The next theorem shows that projection on a subspace of \(\mathbb{R}^n\) is actually a linear operator \(\mathbb{R}^n \to \mathbb{R}^n\).
023953 Let \(U\) be a fixed subspace of \(\mathbb{R}^n\). If we define \(T : \mathbb{R}^n \to \mathbb{R}^n\) by
\[T(\mathbf{x}) = \proj{U}{\mathbf{x}} \quad \mbox{ for all }\mathbf{x}\mbox{ in }\mathbb{R}^n \nonumber \]
- \(T\) is a linear operator.
- \(im \;T = U\) and \(\text{ker}T = U^\perp\).

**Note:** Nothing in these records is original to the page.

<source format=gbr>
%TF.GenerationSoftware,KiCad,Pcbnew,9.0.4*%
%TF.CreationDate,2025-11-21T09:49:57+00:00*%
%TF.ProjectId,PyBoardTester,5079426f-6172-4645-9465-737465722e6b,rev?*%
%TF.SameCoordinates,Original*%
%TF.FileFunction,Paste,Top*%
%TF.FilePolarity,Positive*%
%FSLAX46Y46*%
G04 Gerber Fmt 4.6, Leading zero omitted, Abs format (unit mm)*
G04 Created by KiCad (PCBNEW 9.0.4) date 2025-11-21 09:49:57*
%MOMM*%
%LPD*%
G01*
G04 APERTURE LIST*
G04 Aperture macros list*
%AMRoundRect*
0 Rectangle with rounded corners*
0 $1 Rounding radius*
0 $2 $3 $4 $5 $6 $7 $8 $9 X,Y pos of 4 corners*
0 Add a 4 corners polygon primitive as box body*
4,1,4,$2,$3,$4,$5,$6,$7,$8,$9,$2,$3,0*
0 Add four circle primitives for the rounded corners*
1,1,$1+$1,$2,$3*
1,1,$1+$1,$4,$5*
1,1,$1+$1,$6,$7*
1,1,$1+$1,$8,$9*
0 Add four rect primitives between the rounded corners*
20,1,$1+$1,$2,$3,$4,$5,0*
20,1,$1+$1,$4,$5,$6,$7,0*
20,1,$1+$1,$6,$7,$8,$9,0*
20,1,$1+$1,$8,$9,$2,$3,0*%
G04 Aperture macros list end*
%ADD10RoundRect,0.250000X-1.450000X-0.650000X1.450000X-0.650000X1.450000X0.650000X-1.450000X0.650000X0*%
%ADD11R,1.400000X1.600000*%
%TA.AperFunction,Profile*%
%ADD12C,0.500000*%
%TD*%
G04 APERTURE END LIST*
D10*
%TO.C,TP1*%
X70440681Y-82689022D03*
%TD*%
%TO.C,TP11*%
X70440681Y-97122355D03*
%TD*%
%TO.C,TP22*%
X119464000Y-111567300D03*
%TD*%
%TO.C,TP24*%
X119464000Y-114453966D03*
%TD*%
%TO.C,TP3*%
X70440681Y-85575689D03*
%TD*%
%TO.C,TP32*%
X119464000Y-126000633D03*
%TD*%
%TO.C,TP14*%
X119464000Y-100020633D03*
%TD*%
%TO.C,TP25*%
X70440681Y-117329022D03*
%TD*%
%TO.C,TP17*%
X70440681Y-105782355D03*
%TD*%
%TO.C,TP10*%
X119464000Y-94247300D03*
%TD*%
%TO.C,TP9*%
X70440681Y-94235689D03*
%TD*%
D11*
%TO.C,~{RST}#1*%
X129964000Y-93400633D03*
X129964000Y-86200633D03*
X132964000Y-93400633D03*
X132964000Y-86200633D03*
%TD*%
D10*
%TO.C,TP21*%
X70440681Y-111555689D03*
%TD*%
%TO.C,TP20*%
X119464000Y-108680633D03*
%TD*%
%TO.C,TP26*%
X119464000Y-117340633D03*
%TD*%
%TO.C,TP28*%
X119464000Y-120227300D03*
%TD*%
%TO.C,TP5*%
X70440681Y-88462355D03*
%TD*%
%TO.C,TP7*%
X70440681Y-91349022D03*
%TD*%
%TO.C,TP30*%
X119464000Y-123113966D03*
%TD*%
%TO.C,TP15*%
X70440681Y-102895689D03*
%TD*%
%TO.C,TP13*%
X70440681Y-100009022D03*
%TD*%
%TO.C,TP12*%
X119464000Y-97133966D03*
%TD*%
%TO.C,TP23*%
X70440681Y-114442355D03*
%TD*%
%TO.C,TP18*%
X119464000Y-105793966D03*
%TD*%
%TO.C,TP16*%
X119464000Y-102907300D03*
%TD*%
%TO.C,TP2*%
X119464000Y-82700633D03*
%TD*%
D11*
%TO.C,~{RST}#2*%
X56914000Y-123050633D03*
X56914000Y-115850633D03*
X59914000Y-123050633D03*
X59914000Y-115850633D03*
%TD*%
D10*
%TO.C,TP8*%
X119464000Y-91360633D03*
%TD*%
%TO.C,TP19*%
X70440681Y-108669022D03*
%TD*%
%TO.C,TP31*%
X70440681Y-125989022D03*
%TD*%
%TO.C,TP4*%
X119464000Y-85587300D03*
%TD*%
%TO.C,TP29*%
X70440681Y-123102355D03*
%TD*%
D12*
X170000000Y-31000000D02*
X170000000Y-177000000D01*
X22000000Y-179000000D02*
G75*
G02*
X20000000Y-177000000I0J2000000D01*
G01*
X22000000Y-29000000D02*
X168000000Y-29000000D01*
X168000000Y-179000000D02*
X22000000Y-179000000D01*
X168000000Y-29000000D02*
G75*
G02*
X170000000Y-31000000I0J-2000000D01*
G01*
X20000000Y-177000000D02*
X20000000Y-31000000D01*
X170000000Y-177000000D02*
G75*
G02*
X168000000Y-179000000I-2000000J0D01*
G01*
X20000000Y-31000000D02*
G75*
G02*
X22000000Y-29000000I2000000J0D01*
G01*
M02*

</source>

- \(dim \;U + dim \;U^\perp = n\).
If \(U = \{\mathbf{0}\}\), then \(U^\perp = \mathbb{R}^n\), and so \(T(\mathbf{x}) = \proj{\{\mathbf{0}\}}{\mathbf{x}} = \mathbf{0}\) for all \(\mathbf{x}\). Thus \(T = 0\) is the zero (linear) operator, so (1), (2), and (3) hold. Hence assume that \(U \neq \{\mathbf{0}\}\).
- If \(\{\mathbf{f}_{1}, \mathbf{f}_{2}, \dots, \mathbf{f}_{m}\}\) is an orthonormal basis of \(U\), then
\[\label{orthonormalUeq} T(\mathbf{x}) = (\mathbf{x}\bullet \mathbf{f}_{1})\mathbf{f}_{1} + (\mathbf{x}\bullet \mathbf{f}_{2})\mathbf{f}_{2} + \dots + (\mathbf{x}\bullet \mathbf{f}_{m})\mathbf{f}_{m} \quad \mbox{ for all }\mathbf{x} \mbox{ in } \mathbb{R}^n \nonumber \]

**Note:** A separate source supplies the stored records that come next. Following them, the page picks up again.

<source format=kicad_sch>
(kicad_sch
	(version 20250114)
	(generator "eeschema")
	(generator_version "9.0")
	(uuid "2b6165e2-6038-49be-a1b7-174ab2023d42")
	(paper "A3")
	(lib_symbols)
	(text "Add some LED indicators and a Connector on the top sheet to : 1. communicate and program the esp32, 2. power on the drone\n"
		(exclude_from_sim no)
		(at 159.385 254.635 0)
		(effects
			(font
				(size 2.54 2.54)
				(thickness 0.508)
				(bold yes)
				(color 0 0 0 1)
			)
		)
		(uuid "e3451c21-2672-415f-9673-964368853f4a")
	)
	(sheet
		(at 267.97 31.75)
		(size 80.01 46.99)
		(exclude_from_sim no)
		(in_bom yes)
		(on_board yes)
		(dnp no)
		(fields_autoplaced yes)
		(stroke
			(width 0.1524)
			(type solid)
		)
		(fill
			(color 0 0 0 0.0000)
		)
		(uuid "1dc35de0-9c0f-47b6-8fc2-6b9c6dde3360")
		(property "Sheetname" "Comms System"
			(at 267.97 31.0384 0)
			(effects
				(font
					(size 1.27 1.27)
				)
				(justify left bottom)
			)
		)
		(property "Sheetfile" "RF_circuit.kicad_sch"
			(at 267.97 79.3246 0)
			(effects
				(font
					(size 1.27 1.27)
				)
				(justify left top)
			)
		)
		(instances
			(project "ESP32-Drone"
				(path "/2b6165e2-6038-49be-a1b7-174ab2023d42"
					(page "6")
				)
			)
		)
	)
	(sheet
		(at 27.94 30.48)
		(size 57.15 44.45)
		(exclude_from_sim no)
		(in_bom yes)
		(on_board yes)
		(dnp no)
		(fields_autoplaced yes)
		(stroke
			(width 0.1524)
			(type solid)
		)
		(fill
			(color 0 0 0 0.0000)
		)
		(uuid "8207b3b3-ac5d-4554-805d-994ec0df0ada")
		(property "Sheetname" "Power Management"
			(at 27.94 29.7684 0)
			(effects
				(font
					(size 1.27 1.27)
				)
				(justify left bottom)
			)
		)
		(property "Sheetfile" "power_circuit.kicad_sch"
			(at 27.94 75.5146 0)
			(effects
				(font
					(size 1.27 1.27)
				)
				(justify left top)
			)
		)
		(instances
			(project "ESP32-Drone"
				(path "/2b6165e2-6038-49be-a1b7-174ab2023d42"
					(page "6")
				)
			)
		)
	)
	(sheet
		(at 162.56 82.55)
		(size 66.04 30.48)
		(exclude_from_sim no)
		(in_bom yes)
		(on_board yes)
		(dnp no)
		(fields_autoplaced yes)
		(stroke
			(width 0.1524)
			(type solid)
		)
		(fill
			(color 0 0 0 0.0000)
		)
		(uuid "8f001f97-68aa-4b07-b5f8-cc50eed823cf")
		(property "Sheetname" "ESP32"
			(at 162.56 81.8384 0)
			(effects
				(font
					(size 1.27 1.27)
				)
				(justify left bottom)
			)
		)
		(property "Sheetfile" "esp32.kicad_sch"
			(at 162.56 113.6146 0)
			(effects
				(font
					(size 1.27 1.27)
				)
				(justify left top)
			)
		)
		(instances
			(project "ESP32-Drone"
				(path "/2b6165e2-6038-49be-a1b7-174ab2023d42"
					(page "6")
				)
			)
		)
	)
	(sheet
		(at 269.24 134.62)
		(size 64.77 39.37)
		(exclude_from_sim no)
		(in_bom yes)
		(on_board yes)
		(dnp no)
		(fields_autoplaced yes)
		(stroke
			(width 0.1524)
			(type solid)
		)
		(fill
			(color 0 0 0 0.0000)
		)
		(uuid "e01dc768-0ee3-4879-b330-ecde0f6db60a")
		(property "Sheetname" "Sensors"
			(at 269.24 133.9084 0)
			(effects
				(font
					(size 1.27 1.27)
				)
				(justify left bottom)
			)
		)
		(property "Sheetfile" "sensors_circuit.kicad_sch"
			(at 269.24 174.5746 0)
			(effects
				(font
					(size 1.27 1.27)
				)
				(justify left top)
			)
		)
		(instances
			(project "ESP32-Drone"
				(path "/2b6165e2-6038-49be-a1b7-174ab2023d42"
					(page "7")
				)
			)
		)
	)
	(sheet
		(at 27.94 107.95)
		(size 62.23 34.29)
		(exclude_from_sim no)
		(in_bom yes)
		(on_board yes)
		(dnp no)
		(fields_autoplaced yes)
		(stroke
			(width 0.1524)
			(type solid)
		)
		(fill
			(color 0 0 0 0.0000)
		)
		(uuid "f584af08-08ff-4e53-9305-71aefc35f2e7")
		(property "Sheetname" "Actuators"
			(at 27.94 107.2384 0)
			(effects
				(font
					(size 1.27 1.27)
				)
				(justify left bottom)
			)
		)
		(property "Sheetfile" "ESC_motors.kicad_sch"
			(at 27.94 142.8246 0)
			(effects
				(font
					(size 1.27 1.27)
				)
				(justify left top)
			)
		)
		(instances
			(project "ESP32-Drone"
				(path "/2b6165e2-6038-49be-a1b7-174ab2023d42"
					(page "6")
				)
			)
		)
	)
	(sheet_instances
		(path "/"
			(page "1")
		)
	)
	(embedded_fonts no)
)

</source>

by the definition of the projection. Thus \(T\) is linear because
\[(\mathbf{x} + \mathbf{y})\bullet \mathbf{f}_{i} = \mathbf{x}\bullet \mathbf{f}_{i} + \mathbf{y}\bullet \mathbf{f}_{i} \quad \mbox{ and } \quad (r\mathbf{x})\bullet \mathbf{f}_{i} = r(\mathbf{x}\bullet \mathbf{f}_{i}) \quad \mbox{ for each } i \nonumber \]

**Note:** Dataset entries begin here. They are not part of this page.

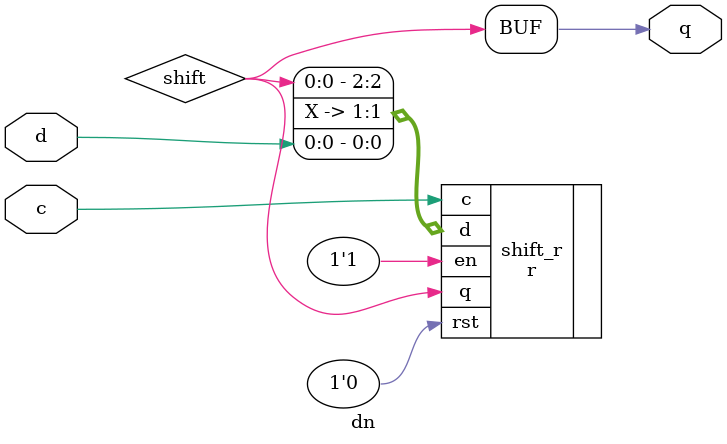
<source format=v>
`timescale 1ns/1ns
module dn
#(parameter W=1, parameter N=1)
(input c, input [W-1:0] d, output [W-1:0] q);

// delay W bits N clock cycles
wire [W*N-1:0] shift;
r #(.WIDTH(W*N)) shift_r
  (.c(c), .rst(1'b0), .en(1'b1),
   .d({shift[W*(N-1)-1:0], d}), .q(shift));
assign q = shift[W*N-1:W*(N-1)];

endmodule

</source>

- Now suppose that \(\mathbf{x}\) is in \(U^\perp\). Then \(\mathbf{x}\bullet \mathbf{f}_{i} = 0\) for each \(i\) (again because each \(\mathbf{f}_{i}\) is in \(U\)) so \(\mathbf{x}\) is in \(\text{ker}T\) by ([orthonormalUeq]). Hence \(U^\perp \subseteq \text{ker} T\). On the other hand, Theorem [thm:023885] shows that \(\mathbf{x} - T(\mathbf{x})\) is in \(U^\perp\) for all \(\mathbf{x}\) in \(\mathbb{R}^n\), and it follows that \(\text{ker}T \subseteq U^\perp\). Hence \(\text{ker}T = U^\perp\), proving (2).
- This follows from (1), (2), and the dimension theorem (Theorem [thm:021499]).